Box coordinate listings:
===============
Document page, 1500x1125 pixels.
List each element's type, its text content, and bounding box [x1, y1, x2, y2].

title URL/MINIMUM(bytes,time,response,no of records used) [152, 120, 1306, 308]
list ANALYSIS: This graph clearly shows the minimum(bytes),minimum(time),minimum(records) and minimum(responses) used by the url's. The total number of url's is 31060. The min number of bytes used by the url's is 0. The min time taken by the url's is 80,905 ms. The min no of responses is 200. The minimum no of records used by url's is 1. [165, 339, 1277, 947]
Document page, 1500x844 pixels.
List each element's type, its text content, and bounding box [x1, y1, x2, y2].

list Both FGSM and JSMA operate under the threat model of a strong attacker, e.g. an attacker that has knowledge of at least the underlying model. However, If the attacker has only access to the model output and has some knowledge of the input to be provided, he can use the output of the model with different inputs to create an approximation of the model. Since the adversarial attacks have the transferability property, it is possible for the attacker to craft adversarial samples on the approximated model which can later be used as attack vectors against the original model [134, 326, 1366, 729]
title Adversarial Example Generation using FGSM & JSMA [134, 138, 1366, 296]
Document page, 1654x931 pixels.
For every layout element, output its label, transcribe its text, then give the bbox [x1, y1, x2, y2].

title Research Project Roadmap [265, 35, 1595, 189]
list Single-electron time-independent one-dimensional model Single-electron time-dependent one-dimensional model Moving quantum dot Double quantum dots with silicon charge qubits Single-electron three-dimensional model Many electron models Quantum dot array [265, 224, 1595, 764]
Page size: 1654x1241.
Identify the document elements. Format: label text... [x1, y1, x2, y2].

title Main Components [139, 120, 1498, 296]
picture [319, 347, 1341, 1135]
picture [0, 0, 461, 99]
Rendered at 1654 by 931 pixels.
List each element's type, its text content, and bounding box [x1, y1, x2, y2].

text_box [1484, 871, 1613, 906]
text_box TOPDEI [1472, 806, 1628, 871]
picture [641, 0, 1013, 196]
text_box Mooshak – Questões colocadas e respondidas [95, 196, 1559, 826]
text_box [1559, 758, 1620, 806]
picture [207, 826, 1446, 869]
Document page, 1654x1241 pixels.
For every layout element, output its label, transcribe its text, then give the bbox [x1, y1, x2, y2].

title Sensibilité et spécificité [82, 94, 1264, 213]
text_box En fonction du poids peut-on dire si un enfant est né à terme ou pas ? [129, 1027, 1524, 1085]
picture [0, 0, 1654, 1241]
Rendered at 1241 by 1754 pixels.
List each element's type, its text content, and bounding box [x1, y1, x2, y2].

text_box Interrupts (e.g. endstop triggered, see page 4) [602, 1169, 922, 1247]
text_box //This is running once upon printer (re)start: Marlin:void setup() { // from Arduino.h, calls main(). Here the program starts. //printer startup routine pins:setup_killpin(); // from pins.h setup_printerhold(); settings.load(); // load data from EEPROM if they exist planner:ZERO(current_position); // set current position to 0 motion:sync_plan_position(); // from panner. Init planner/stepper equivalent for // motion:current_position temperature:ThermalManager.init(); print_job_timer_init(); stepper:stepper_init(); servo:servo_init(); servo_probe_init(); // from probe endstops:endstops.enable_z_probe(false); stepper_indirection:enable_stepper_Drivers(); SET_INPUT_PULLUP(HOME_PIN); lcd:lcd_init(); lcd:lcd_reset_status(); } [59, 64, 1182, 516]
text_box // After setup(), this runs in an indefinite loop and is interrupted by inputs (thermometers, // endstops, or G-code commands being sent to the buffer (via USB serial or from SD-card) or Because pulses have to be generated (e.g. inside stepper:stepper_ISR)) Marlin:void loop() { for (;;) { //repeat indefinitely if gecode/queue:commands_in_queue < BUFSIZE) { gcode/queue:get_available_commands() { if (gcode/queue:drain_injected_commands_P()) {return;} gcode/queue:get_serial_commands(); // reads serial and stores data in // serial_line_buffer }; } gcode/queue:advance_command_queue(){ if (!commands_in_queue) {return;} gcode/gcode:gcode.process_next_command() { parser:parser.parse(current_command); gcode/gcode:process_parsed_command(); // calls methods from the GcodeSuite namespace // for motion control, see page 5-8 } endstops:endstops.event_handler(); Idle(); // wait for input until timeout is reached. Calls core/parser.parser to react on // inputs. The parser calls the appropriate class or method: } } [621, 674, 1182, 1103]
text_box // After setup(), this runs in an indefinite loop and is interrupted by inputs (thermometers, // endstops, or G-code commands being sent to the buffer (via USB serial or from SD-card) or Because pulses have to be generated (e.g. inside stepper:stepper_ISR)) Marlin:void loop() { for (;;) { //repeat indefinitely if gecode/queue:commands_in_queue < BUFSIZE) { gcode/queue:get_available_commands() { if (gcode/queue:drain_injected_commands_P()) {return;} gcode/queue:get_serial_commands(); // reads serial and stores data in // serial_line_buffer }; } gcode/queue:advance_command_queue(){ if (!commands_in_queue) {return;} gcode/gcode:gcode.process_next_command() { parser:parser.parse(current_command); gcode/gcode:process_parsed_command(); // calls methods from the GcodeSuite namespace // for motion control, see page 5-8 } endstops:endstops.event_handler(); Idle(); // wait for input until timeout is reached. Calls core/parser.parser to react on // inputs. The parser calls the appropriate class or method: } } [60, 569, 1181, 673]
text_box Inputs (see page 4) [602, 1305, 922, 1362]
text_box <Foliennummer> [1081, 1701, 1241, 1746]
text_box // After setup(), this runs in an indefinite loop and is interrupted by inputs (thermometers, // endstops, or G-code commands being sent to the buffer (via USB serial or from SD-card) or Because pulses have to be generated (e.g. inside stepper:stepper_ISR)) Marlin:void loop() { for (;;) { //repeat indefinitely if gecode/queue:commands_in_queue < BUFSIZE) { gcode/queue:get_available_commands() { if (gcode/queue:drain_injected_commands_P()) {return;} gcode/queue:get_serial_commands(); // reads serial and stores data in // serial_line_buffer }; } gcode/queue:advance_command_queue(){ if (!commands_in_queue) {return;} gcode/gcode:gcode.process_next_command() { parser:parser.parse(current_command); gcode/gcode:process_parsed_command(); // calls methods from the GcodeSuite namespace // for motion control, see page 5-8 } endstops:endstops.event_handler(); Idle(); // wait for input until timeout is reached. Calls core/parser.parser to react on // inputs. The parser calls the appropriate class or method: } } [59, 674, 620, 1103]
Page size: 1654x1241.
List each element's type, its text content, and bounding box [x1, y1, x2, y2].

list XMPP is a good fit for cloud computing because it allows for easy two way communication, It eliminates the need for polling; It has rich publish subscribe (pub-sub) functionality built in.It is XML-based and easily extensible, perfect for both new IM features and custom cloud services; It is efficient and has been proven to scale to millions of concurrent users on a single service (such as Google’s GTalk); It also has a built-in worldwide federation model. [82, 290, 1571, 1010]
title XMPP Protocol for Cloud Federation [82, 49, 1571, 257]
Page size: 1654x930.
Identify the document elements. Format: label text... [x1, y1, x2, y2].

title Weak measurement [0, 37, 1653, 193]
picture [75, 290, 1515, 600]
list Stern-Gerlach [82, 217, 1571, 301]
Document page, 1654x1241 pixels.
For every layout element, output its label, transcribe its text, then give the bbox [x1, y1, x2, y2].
===============
## [Problem statement]
Recast the records from their start through the line containing "list ANALYSIS: This" as a two-column CSV with the columns "prompt" and "output", one row per request. Put each value in a single quoted field and replace line breaks with spaces.

## [Solution]
prompt,output
"Document page, 1500x1125 pixels. List each element's type, its text content, and bounding box [x1, y1, x2, y2].","title URL/MINIMUM(bytes,time,response,no of records used) [152, 120, 1306, 308] list ANALYSIS: This graph clearly shows the minimum(bytes),minimum(time),minimum(records) and minimum(responses) used by the url's. The total number of url's is 31060. The min number of bytes used by the url's is 0. The min time taken by the url's is 80,905 ms. The min no of responses is 200. The minimum no of records used by url's is 1. [165, 339, 1277, 947]"